Reputation: 88
I am creating a java multiplayer game which resolves around constant sending of DatagramPackets between client and server on a LAN.
Randomly, the client's DatagramSocket will stop receiving packets from the server and thus the client does not receive updates from the server.
It appears that the DatagramSocket stops receiving completely and will not resume receiving. This problem has happened in every client-server situation.
If anyone has any ideas, please say as I would am out of ideas!
Windows PC, Java 1.8
listening = true
PACKET_SIZE = 3096
buffer = new byte[PACKET_SIZE]
addr = InetAddress.getLocalHost()
port = new Random().nextInt(65536);
processor = Object
while(listening) {
DatagramPacket p = new DatagramPacket(buffer, buffer.length, addr, port);
try {
socket.receive(p); // Code stops here
processor.add(p); // sends to queue to be processed
} catch(IOException e) {
e.printStackTrace();
}
buffer = new byte[PACKET_SIZE];
}
I would expect the program to run indefinitely (assuming that the server continues to send packets). However the socket stops receiving packets after a random amount of time (isn't the same random amount of time every time).
Upvotes: 1
Views: 612
Reputation: 718798
Short answer: either the remote server has stopped sending UDP datagrams or the network has stopped delivering them for some reason.
I assume that you have some way of letting the server know the random port and IP that you are using to listen for datagrams. If the server doesn't use the same port and IP to send, the UDP datagrams will be silently disappear. (But you say that your client code works for a bit and then stops. That implies that the IP and port are correct.)
I also assume that you would have told us if you were getting exceptions and seeing stacktraces(!)

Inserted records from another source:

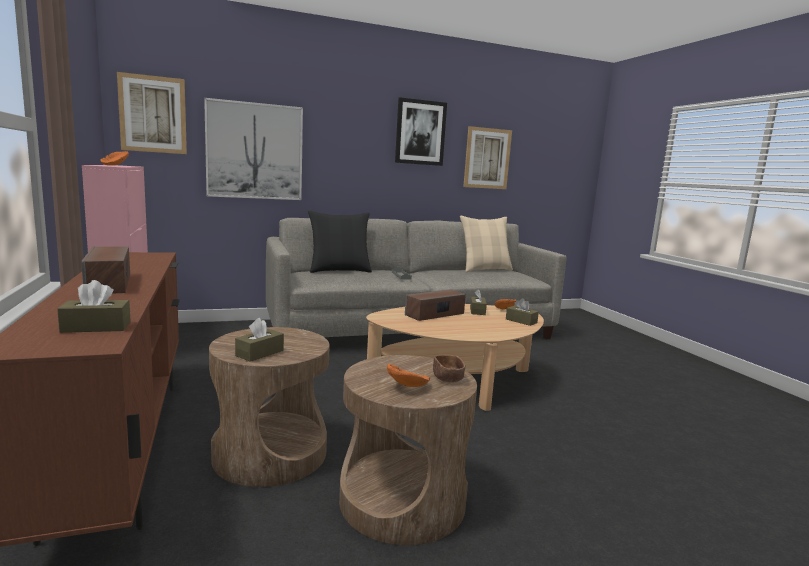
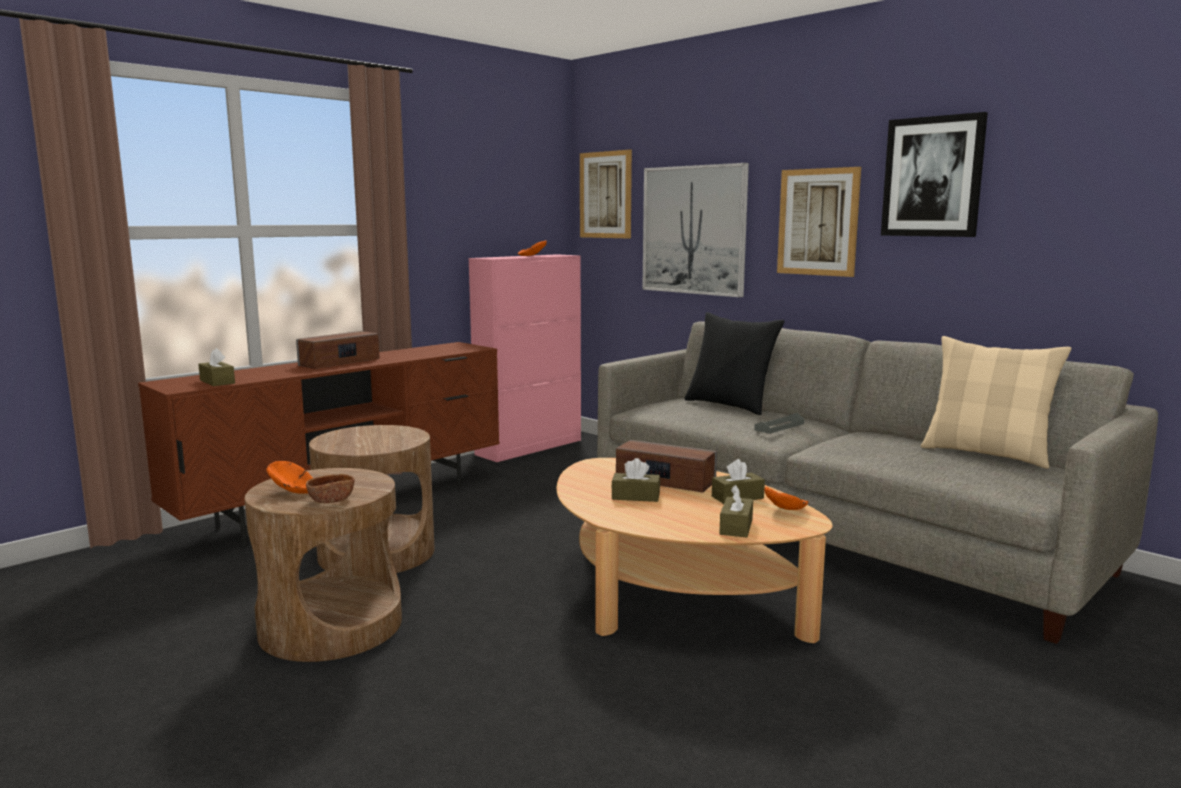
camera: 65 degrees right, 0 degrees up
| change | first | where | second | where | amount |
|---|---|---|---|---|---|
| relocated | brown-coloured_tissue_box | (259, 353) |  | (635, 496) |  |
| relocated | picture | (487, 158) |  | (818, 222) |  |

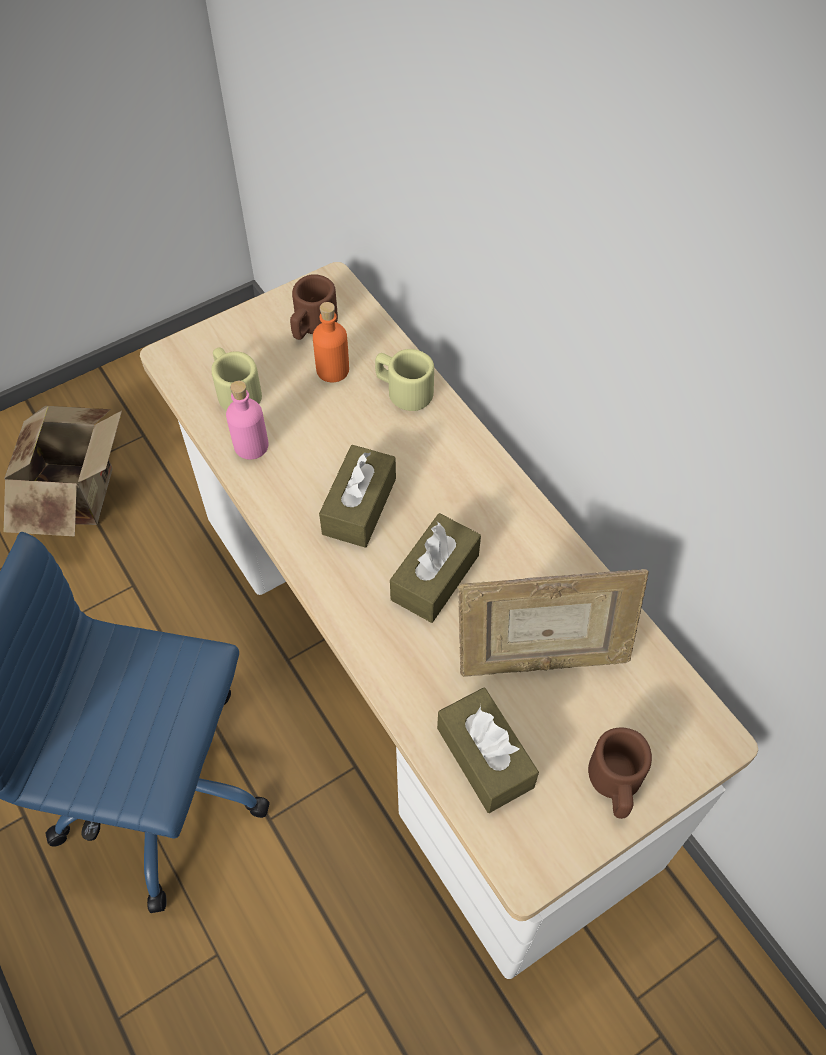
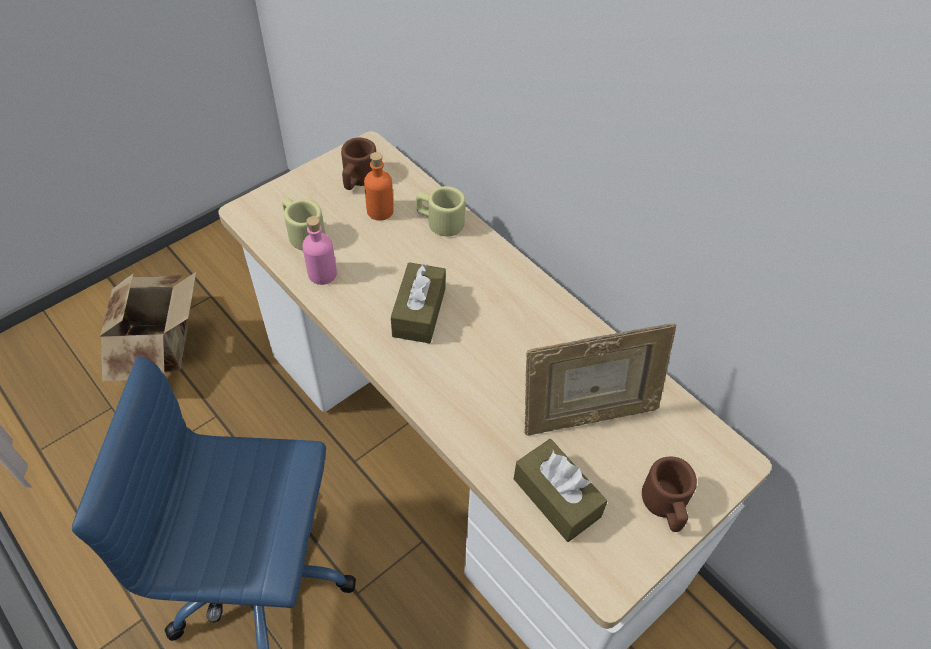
camera: 10 degrees left, 5 degrees down
| change | first | where | second | where | amount |
|---|---|---|---|---|---|
| missing | brown-coloured_tissue_box | (435, 577) |  |  |  |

Apart from the above, I see nothing wrong with your code. If I haven't missed something, that implies that the problem is something else. The only other explanations I can think of are:
The server has stopped sending.
The network has stopped passing UDP packets. It is hard to know why:
As suggested, try using Wireshark at both ends to see if UDP packets are still being sent by the server and are still arriving at the client. That will help you narrow down the problem.
Note that if you are trying to implement a 2-way or multi-way communication over UDP you need to allow for messages getting randomly dropped. Your application-level protocols (implemented using UDP transport) need to be able to detect1 and recover from this, in all scenarios where a message might be dropped. If you get this wrong, one of the possibilities will be that the protocol "locks up".
1 - This will typically involve implementing timeouts at some level. However just setting a timeout on receive
(as suggested by another answer) does not solve the problem.
Upvotes: 2
Reputation: 2163
Some suggestions to help debug:
Set a reasonable timeout for the socket with setSoTimeout(int milliseconds) and also catch SocketTimeoutException. The server may have sent a packet and for some reason it never arrived. If the server is waiting for a response before sending another packet, your client will be waiting indefinitely. You can then catch the SocketTimeoutException and send/resend an appropriate packet to the server.
Install Wireshark to monitor packets sent from the server, and also the packets received by the client. You should be able to see if the packet actually gets sent by the server, if the packet is never received by the client, or if the packet is actually received by the client but something goes wrong at the client's end.